Newport Beach-based Olen Properties Corp. has closed on a big loan for its largest local property—a mixed-use development it owns in Brea—and is close to putting some of the proceeds from that and other recent financing deals into an apartment complex it plans to buy outside Orange County.
The privately held real estate owner and developer recently completed a funding deal for its Olen Pointe Brea campus near the intersection of the Orange (57) freeway and East Lambert Road.
The campus includes six offices totaling close to 720,000 square feet, plus The Pointe, a 260-unit apartment complex.
It’s the largest commercial property that Olen owns in Orange County. Olen’s portfolio totals more than 7.5 million square feet of commercial real estate, much of it in OC, plus more than 12,000 apartments.
Olen said it got a $185 million loan this month for the Brea project, which had been debt free.
AIG Insurance Co. provided the loan, which carries an interest rate under 4%, Olen President Igor Olenicoff said last week.
The loan was made with a lender’s appraisal of 60% loan-to-value, so the campus is conservatively worth about $335 million, according to Olenicoff.
Olen Pointe Brea “was free and clear for some time now,” said Olenicoff, who said he’s expecting interest rates to start moving up.
“In short, we took timely advantage and recapitalized Olen’s cash reserves at very favorable rates, and before the latest rate move occurred,” he said.
The Business Journal estimates Olenicoff’s personal fortune at $3.5 billion, making him OC’s second wealthiest resident behind Irvine Company Chairman Donald Bren.
The deal is the latest in a series of refinancing deals for Olen Properties; Olenicoff said his firm has placed more than $830 million in debt over the past year on about 20 properties it had owned free and clear.
A number of the other properties are in Orange County and include the company’s two-tower Century Centre office complex near John Wayne Airport.
Newport Beach-based Curtis Group Real Estate helped arrange the recent flurry of loans, according to Olenicoff.
Lenders the company has worked with besides AIG include Newport Beach-based Pacific Life, Aegon USA Realty Advisors LLC, and M&T Realty Capital Corp.

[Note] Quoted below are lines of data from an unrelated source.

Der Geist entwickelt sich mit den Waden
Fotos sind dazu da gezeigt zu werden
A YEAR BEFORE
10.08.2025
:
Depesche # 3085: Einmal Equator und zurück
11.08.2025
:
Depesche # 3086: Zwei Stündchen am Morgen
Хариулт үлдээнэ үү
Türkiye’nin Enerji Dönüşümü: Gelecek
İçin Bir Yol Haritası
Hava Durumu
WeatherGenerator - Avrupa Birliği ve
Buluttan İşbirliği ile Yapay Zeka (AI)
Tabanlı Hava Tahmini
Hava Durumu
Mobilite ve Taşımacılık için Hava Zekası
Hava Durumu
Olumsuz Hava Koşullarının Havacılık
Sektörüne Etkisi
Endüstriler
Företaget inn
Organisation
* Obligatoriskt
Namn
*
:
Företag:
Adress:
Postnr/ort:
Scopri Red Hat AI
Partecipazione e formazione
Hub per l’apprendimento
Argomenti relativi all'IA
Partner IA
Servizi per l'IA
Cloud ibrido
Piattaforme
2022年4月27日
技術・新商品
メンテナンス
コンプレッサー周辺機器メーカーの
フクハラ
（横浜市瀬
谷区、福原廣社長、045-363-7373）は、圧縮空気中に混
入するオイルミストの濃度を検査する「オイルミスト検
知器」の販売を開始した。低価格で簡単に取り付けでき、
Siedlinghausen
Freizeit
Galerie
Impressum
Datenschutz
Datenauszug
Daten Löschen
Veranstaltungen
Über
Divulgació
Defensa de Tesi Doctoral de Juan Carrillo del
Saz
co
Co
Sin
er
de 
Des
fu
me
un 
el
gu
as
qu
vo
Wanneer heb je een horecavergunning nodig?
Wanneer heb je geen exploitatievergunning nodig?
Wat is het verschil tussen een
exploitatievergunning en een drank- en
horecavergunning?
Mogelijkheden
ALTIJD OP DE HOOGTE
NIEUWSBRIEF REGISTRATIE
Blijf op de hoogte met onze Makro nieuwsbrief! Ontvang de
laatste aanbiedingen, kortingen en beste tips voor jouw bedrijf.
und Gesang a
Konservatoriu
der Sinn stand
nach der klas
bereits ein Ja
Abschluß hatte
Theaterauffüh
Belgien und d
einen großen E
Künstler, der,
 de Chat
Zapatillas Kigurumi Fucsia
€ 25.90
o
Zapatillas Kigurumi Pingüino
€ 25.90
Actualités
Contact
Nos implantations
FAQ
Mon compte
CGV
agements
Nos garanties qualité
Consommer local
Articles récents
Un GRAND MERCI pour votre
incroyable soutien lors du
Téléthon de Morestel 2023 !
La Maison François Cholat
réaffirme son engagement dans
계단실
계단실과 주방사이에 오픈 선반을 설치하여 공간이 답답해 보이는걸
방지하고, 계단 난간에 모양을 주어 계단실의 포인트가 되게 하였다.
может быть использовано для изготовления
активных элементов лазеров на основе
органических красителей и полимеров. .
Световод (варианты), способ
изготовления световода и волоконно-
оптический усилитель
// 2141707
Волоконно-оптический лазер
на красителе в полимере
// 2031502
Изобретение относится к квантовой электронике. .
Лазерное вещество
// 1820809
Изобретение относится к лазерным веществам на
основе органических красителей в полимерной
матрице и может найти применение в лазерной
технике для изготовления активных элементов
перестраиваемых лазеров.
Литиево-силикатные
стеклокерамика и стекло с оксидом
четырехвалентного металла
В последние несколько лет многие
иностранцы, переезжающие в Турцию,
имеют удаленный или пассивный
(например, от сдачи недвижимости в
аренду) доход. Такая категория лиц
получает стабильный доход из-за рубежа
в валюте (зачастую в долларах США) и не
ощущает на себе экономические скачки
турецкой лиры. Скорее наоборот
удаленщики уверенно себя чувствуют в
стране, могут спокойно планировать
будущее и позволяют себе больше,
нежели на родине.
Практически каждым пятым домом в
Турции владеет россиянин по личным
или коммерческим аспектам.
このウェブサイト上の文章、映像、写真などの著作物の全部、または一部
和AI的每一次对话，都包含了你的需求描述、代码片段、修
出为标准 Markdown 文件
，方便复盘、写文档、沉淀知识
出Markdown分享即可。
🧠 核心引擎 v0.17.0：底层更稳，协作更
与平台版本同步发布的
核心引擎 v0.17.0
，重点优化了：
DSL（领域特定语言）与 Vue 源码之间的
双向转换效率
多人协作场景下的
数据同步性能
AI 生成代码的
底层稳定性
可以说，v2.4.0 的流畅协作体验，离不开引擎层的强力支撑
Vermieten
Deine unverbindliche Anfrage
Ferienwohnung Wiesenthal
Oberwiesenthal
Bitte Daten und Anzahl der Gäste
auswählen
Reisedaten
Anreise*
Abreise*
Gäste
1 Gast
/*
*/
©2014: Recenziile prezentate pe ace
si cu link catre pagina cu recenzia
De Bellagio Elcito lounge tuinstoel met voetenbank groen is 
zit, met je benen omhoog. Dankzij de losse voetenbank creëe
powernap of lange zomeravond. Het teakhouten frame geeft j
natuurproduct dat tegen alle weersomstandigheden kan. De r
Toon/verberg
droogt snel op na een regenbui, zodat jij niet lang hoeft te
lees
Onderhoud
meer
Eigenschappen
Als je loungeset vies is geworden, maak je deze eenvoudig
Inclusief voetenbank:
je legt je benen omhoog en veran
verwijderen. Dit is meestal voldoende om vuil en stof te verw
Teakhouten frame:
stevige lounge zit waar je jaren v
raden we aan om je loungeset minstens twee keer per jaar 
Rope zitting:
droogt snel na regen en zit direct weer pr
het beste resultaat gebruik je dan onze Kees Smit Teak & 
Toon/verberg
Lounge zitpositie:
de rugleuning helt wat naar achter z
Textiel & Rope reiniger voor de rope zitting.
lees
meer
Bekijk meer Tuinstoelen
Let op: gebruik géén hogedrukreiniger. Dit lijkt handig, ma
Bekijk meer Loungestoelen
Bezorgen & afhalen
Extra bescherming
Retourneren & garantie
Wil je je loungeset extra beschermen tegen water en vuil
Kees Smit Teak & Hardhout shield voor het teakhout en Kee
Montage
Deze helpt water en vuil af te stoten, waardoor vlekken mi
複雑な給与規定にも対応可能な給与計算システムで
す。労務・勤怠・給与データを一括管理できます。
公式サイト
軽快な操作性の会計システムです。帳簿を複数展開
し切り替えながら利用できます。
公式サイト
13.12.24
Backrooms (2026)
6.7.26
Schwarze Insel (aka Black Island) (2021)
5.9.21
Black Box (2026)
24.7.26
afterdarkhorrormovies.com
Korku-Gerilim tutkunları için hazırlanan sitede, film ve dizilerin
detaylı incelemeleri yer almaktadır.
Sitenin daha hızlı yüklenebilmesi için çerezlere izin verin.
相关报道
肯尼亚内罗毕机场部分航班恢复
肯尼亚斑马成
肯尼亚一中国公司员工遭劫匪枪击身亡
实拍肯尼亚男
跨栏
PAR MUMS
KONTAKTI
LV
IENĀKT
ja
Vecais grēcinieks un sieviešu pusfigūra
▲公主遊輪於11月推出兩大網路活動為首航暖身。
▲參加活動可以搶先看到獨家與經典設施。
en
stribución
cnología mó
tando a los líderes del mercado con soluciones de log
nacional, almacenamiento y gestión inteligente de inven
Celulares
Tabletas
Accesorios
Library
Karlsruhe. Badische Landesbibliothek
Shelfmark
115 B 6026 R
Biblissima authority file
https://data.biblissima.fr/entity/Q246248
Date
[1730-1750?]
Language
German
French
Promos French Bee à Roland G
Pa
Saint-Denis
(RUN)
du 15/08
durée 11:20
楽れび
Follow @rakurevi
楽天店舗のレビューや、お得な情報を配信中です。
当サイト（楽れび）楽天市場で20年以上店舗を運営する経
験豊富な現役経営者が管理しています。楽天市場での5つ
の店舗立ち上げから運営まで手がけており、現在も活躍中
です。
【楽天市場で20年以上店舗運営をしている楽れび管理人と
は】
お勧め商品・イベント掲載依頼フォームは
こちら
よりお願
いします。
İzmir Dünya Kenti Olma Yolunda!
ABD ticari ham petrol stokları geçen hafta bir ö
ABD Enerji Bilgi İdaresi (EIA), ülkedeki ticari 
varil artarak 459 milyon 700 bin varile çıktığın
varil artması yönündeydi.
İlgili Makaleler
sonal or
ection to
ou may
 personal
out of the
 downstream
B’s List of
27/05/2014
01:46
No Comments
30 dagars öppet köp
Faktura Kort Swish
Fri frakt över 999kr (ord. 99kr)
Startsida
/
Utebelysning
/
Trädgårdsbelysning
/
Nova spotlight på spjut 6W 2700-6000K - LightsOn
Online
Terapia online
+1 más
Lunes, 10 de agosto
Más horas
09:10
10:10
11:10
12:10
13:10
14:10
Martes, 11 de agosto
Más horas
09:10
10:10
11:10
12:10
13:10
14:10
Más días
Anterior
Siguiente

Expect to see Olen buy more properties, now that the funding deals are in place.
“Our intent is to continue to utilize our liquidity and growing cash flows from operations to better Olen’s future through construction of new projects and acquisition of existing projects,” Olenicoff said.
One deal in Arizona is said to be close to completion. Olenicoff said his company is nearing a deal to buy Scottsdale Highlands, a 272-unit apartment complex about 10 miles northeast of downtown Phoenix.
The complex is owned by a unit of Bascom Group in Irvine, which paid a reported $36.7 million for the 13.3-acre property four years ago. It has upgraded the site, whose apartments run about 900 square feet on average.
A price tag for the latest deal has not been disclosed. The Highlands deal looks likely to push Olen’s apartment acquisition in the Scottsdale region over the past two years close to $200 million, based on other reported deals it has made in and around the city over that time.
The company’s also eyeing rental acquisitions in other areas where it already owns property, including Orange County, South Florida and Las Vegas, Olenicoff said.
“All of these locations have recently been selected within the top 10 locations in the country for multifamily growth and appreciation,” he said. “We have certainly enjoyed that growth in the past five years.”